A&M Records President Ron Fair addresses Music Career Expo attendees


Berklee's third annual Music Career Expo and Job Fair attracted an enthusiastic crowd to Boston's Hynes Convention Center on Saturday April 6. The event offered a roster of distinguished speakers from across the country and panel discussions on a wide range of pertinent topics.

Ron Fair, president of A&M Records, was this year's James G. Zafris Jr. lecturer and delivered the expo's keynote address. Fair spoke to a capacity crowd about his own ascent in the music business. He recalled becoming attracted to recording at the age of two when he first saw his grandfather working with recording equipment in his garage studio. After working as a professional keyboard player, Fair sharpened his recording engineering skills at a friend's studio. Fair's first real break came when he got the opportunity to work with composer Bill Conti on the score to the film Rocky. "We did the soundtrack in just three hours," he said. "I was making only $20 an hour. It was Bill Conti who told me I that should become a record man."

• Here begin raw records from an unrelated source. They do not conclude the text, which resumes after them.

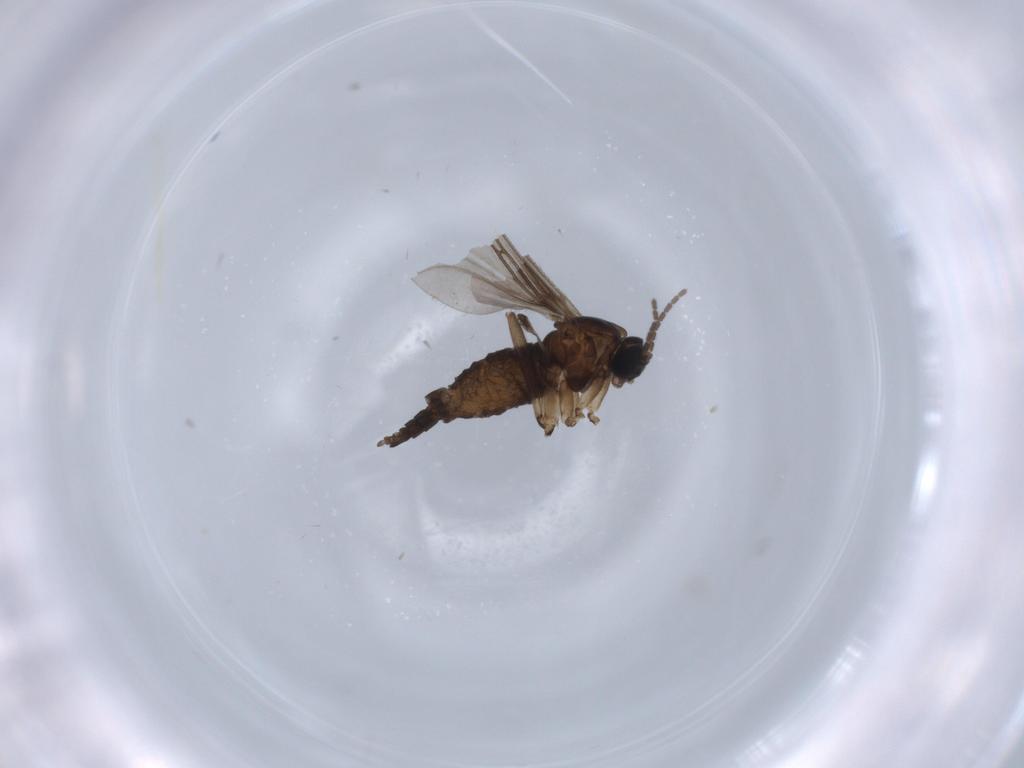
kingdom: Animalia
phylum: Arthropoda
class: Insecta
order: Diptera
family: Sciaridae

Fair described how his career blossomed through work on various albums and soundtracks for the movies Pretty Woman and Reality Bites (they sold seven million and four million copies respectively). "After Reality Bites, I had four years of flops," revealed Fair. His comeback came when he discovered teen idol Christina Aguilera. During her audition, he saw that she had real star potential. "I recognized the kind of talent she had right away," said Fair, "I got her to sing the song 'Reflection' for the Mulan soundtrack and then I signed her to RCA Records." Since then, Fair has worked with Aguilera on her multiplatinum-selling CDs and eight number one hits.

He spoke enthusiastically about his current position as president of A&M Records where he oversees a roster of superstars. "I have a passion for what I do and I love being around young people," he said. "Through learning from my failures and reinventing myself, I've been able to make a successful career."

Before concluding, Fair fielded several audience questions. When asked to comment on the use synthesizers and drum machines versus using musicians, Fair replied, "Real bands who can write and sing are what the public wants now."

The expo's other sessions and panel discussions included topics like getting your music into film and television, music publishing, record production, music licensing, music technology in education, getting big gigs, a demo derby, and much more. Among the event's notable panelists were John Doelp, a senior VP for Columbia Records, Albhy Galuten, senior VP for Universal Music Group, Sandy Feldstein, CEO of Carl Fischer Music Publishing, Barbara Jordan, music publisher/supervisor for Heavy Hitters, Fred Taylor, manager of Sculler's Jazz Club, Doreen Ringer-Ross, VP of film/television relations at BMI, George Howard, president of Rykodisc Records, Steve Gousby, program director for Hot 97.7 FM, and many others.

Berklee's Director of Alumni Affairs Adrian Ross, who organized this year's Music Career Expo commented, "I am very grateful to all of the music industry experts and label executives with very heavy credentials who made presentations at the expo. It was most worthwhile for everyone who attended, no matter which stage they are at in their careers."